Everyone’s favorite chatbot can now do just that see, hear and speak. On Monday, OpenAI announced modern multimodal capabilities for ChatGPT. Users can now make voice calls or share images using ChatGPT in real time.
Audio and multimodal capabilities have become the next stage in the fierce competition for generative AI. Meta recently launched AudioCraft to generate music using artificial intelligence, and Google Bard and Microsoft Bing have implemented multimodal features for chatting. Just last week, Amazon unveiled an improved version of Alexa that will be powered by its own LLM (Immense Language Model), and even Apple is experimenting with AI-generated voice via personal voice.

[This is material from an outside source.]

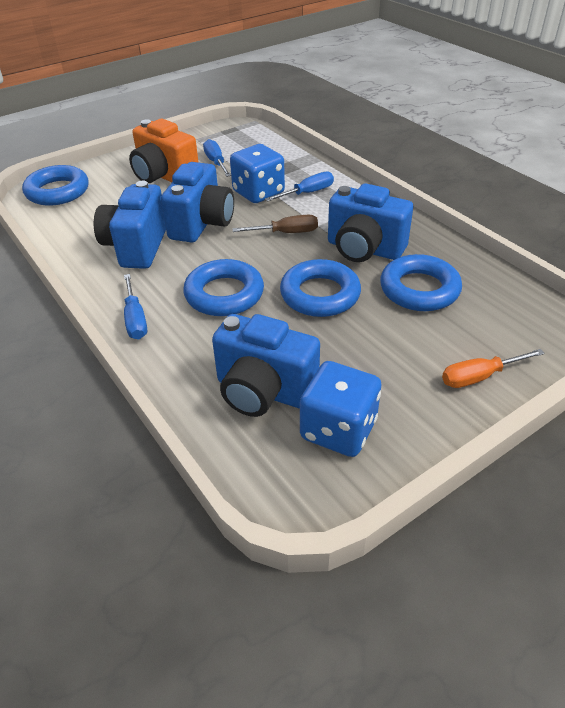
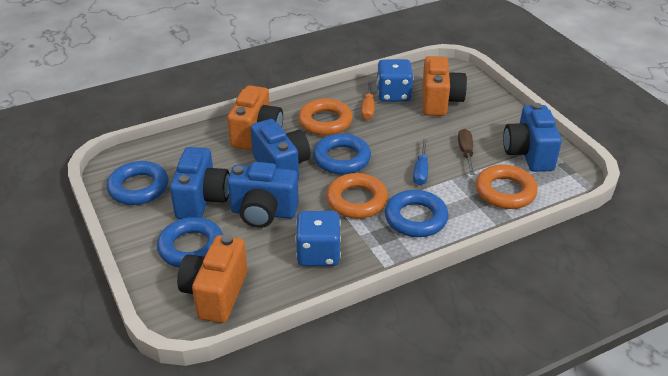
blue screwdriver: [124,274,147,339] [203,139,231,177] [265,171,334,202] = 3 -> [413,139,428,185] = 1
orange camera: [129,119,199,183] = 1 -> [177,234,247,323] [227,85,283,150] [422,56,467,116] = 3
orange ring: none = 0 -> [298,98,353,136] [326,173,388,219] [476,165,538,209] = 3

Voice features will be available on iOS and Android. Like Alexa or Siri, you can tap to talk to ChatGPT and ChatGPT will speak to you in one of your five preferred voice options. Unlike current voice assistants, ChatGPT is powered by more advanced LLM, so you’ll hear the same type of conversational and artistic response that OpenAI’s GPT-4 and GPT-3.5 are able to create through text. An example shared by OpenAI in the announcement is generating a bedtime story from a voice message. So exhausted parents at the end of a long day can outsource their creativity to ChatGPT.
The tweet may have been deleted
Multimodal recognition is something that has been predicted for some time, and now it is being launched in a user-friendly way for ChatGPT. When GPT-4 was released last March, OpenAI demonstrated its ability to understand and interpret images and handwritten text. It will now be part of everyday ChatGPT employ. Users can upload an image of something and query ChatGPT about it – identifying a cloud or preparing a meal plan based on a photo of the contents of the fridge. The multimodal service will be available on all platforms.
As with any development of generative AI, there are stern ethical and privacy issues to consider. To mitigate the risk of audio deepfakes, OpenAI says it only uses its audio recognition technology in the specific employ case of “voice chat.” In addition, voice actors with whom they “worked directly” took part in the film. That said, the announcement didn’t mention whether user voices can be used to train the model if you opt for voice chat. Regarding ChatGPT’s multimodal capabilities, OpenAI says it has “taken technical measures to significantly limit ChatGPT’s ability to analyze and make direct statements about people because ChatGPT is not always exact and these systems should respect individuals’ privacy.” But the true test of its nefarious uses will not be known until it is released into the wild.
Voice chat and images will be made available to ChatGPT Plus and Enterprise users within the next two weeks, with all users “shortly thereafter.”